The teacher responded with bewilderment, and after some discussion it became clear that it was the substitute who had had this conversation with him. The teacher took this very seriously, thanked me for telling her and spoke with the substitute. The latter then called me and proceeded to give me the following non-apology:

“You are absolutely right, I should have said it to you and not through him, but what can I say… it just came out… apparently from God… you see, your son is so special, he’s really a very elevated soul, I see how he speaks and his beautiful drawings, there’s really something very special about him, and my heart hurts for him and all the difficulties he has had. It’s because of his elevated soul that these difficulties are attracted to him, you know? So I saw that shirt with the symbol, and you know, it’s such a strong symbol, and Rabbi Mordechai Eliyahu writes about how much negative influence this symbol can have… I asked H about the shirt and he said, I don’t know, something about an uncle or something who lives in Spain…” (You’ve been upgraded to uncle! Congratulations! 😛 ) She then proceeded to explain to me about the actual version of the story she had told him. “If he were my child I would be so careful about things like this… but I know, he is your child, and maybe you don’t believe in such things. But it was like when you see a child running into the street, and even if he’s not your child, you just have to shout at him to get out of the street…”

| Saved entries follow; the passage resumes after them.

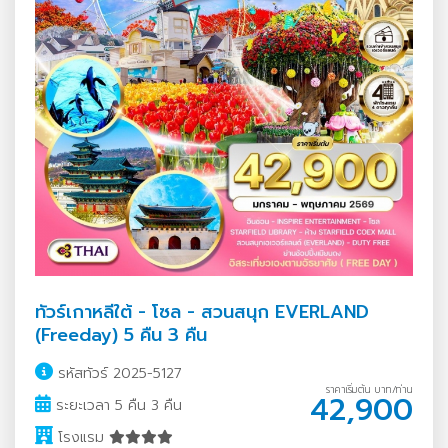
ทัวร์เกาหลีใต้ - โซล - สวนสนุก EVERLAND
(Freeday) 5 คืน 3 คืน
รหัสทัวร์ 2025-5127
ราคาเริ่มต้น บาท/ท่าน
42,900
ระยะเวลา 5 คืน 3 คืน
โรงแรม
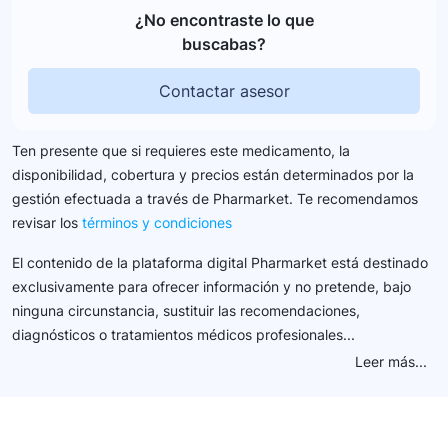
¿No encontraste lo que
buscabas?
Contactar asesor
Ten presente que si requieres este medicamento, la
disponibilidad, cobertura y precios están determinados por la
gestión efectuada a través de Pharmarket. Te recomendamos
revisar los
términos y condiciones
El contenido de la plataforma digital Pharmarket está destinado
exclusivamente para ofrecer información y no pretende, bajo
ninguna circunstancia, sustituir las recomendaciones,
diagnósticos o tratamientos médicos profesionales...
Leer más...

Through gritted teeth, I thanked her for her concern and her appreciation of H, and repeated again that she should have mentioned it to me and not to him, and that she should think about the effect stories like that might have on him, since it seems to have scared and upset him a little. I explained to her as well, though I know it would probably scandalize her, about my philosophy of educating for tolerance… and about the identity of the giver of the shirt. 😉 (People who are familiar with the norms of my community don’t even know what to do with me telling them that I have a “dear friend” who is non-Jewish, male, and from Spain. Too bad she was on the phone so I couldn’t see her face. 😛 )

The permanent staff of the kindergarten responded with utmost seriousness and professionalism to the incident. The main teacher told me that the staff discussed it and is going to meet with all the teachers including the substitutes to clarify the professional boundaries of the classroom.

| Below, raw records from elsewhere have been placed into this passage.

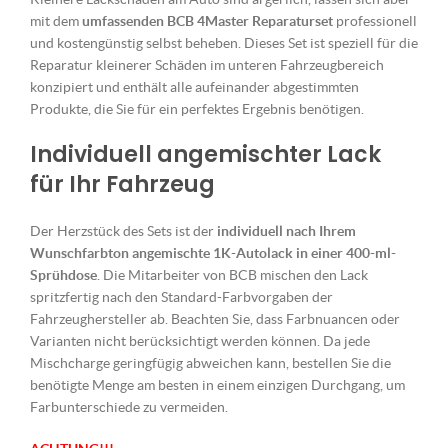
mit dem
umfassenden BCB 4Master Reparaturset
professionell
und kostengünstig selbst beheben. Dieses Set ist speziell für die
Reparatur kleinerer Schäden im unteren Fahrzeugbereich
konzipiert und enthält alle aufeinander abgestimmten
Produkte, die Sie für ein perfektes Ergebnis benötigen.
Individuell angemischter Lack
für Ihr Fahrzeug
Der Herzstück des Sets ist der
individuell nach Ihrem
Wunschfarbton angemischte 1K-Autolack in einer 400-ml-
Sprühdose
. Die Mitarbeiter von BCB mischen den Lack
spritzfertig nach den Standard-Farbvorgaben der
Fahrzeughersteller ab. Beachten Sie, dass Farbnuancen oder
Varianten nicht berücksichtigt werden können. Da jede
Mischcharge geringfügig abweichen kann, bestellen Sie die
benötigte Menge am besten in einem einzigen Durchgang, um
Farbunterschiede zu vermeiden.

The funny thing is, Josep, that if it had had nothing to do with you, I probably would have just sort of rolled my eyes and beneath the exasperation and indignation that this woman had the gall to undermine the education of my child, I might have even felt a little admiration for her devotion. Part of my whole “interfaith” thing is that I have a kind of soft spot for people who are extremely devoted to their faith and who maintain a spiritual awareness at all times. But because that shirt was a gift from you, and is important to me–obviously, not just in the context of education–for that reason… boy, did she strike a nerve. When H reported the incident I got so angry, to the point that Eitan had to talk me down a little and remind me that I was speaking to my almost-six-year-old son.

*sigh*

Eitan blacked out the cross on the shirt with a permanent marker. I had mixed feelings about him doing anything to it, and I really hope it does not upset or offend you. You should know that I treasure all the gifts you have given us–physical and spiritual.